The recent hack of the Mango Markets decentralised crypto exchange has again raised questions about the robustness of pricing mechanisms within the market. Issues like these are causing much of the institutional capital which the crypto market knows it needs, to sit on the sidelines waiting for things to get better.
The attack on Mango Markets occurred using two accounts that were funded with USCD, a stable coin. These accounts took long and short positions in Mango perps on the Mango DEX. The attacker manipulated the price of MNGO on spot markets, which are used by Pyth, an oracle network, to draw data which is then used to make the MNGO price.
The profits that were made from the price manipulation activity were not realised, but instead used as collateral for a loan of around $100m in several tokens. The entire scam took around half an hour to complete. Mango has investigated the case and on 15 October said some assets were being returned to the DAO.
“DeFi hacks and exploits are among the worst possible adverts for the digital asset industry, which, let’s face it, can struggle with its reputation at the best of times,” said Ken Odeluga, Head of Research at CF Benchmarks. “It’s way past time we talked about the use of blockchain oracles as price sources for certain crypto tokens.”
Why oracles are important for Web3
Oracles are important to Web3 as they help to create hybrid smart contracts, where on-chain code and off-chain infrastructure combine to support advanced decentralised applications (aka dApps). These can react to real world events, and importantly they are supposed to interoperate with traditional systems. For example, an oracle can be used to provide off-chain market data which in turn informs the price of a smart contract.
Odeluga says oracles use less than watertight pricing methodologies which can have disastrous consequences for investors. In this case a blockchain oracle was being used to value the MNGO token. Pyth Network, which was responsible for the aggregate prices, is not using real time prices, but instead prices calculated within a specific window. This left it vulnerable to the original price manipulation attack.
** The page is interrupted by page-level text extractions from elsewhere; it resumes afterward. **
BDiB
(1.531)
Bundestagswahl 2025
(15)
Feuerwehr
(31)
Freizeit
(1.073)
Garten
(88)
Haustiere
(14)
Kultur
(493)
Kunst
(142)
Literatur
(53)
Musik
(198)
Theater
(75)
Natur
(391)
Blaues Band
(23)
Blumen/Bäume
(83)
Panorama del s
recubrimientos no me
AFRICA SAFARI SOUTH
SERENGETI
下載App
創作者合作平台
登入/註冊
Sacrificing accuracy for availability
Decentralisation brings with the lack of oversight, and this is where some of the issues with the Mango hack lie. Market participants are also sacrificing accuracy for availability.
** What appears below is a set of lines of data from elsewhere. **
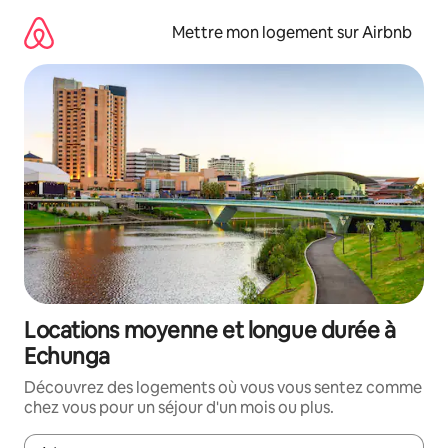
Aller
directement
Mettre mon logement sur Airbnb
au
contenu
Locations moyenne et longue durée à
Echunga
Découvrez des logements où vous vous sentez comme
chez vous pour un séjour d'un mois ou plus.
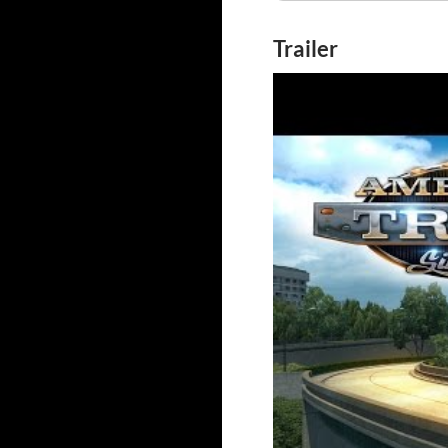
Trailer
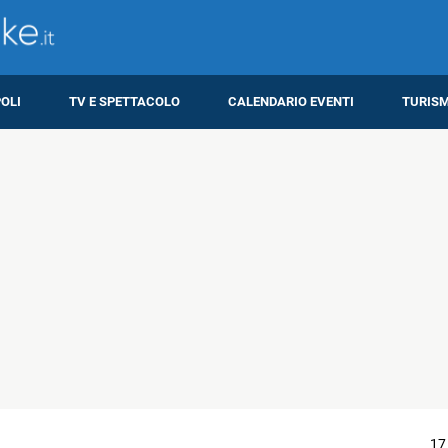
OLI
TV E SPETTACOLO
CALENDARIO EVENTI
TURIS
17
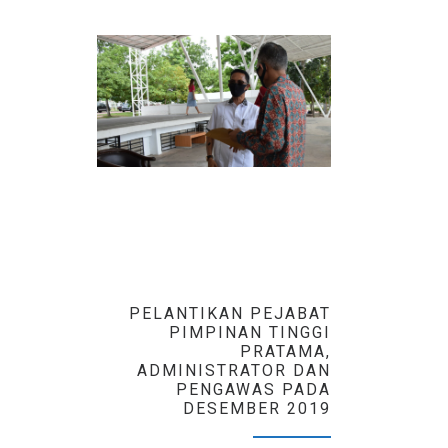
Lingkungan Pemerintah
Kota Batam melaksanakan
ujian seleksi kompetensi
dengan metode Computer
Assisted Test – Ujian
Nasional Berbasis
Komputer (CAT-UNBK).
PELANTIKAN PEJABAT
PIMPINAN TINGGI
PRATAMA,
ADMINISTRATOR DAN
PENGAWAS PADA
DESEMBER 2019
“By averaging out your data you are creating opportunities for hackers,” says Jason Shubrook, CEO at Crypto Data Live. “If you are using multiple data sources, you iron out that risk of redundancy, but there is no proper oversight. Manipulation like this could not be achieved on a centralised crypto exchange.”
Crypto Data Live provides real time data on dozens of coins but does not take third party pricing. “We work hard to make sure these prices are correct,” says Shubrook. “We do all the due diligence on the data ourselves; if we mixed that with other sources, we’d lose the accuracy, and the oversight. People like the idea of no oversight until something like this happens.”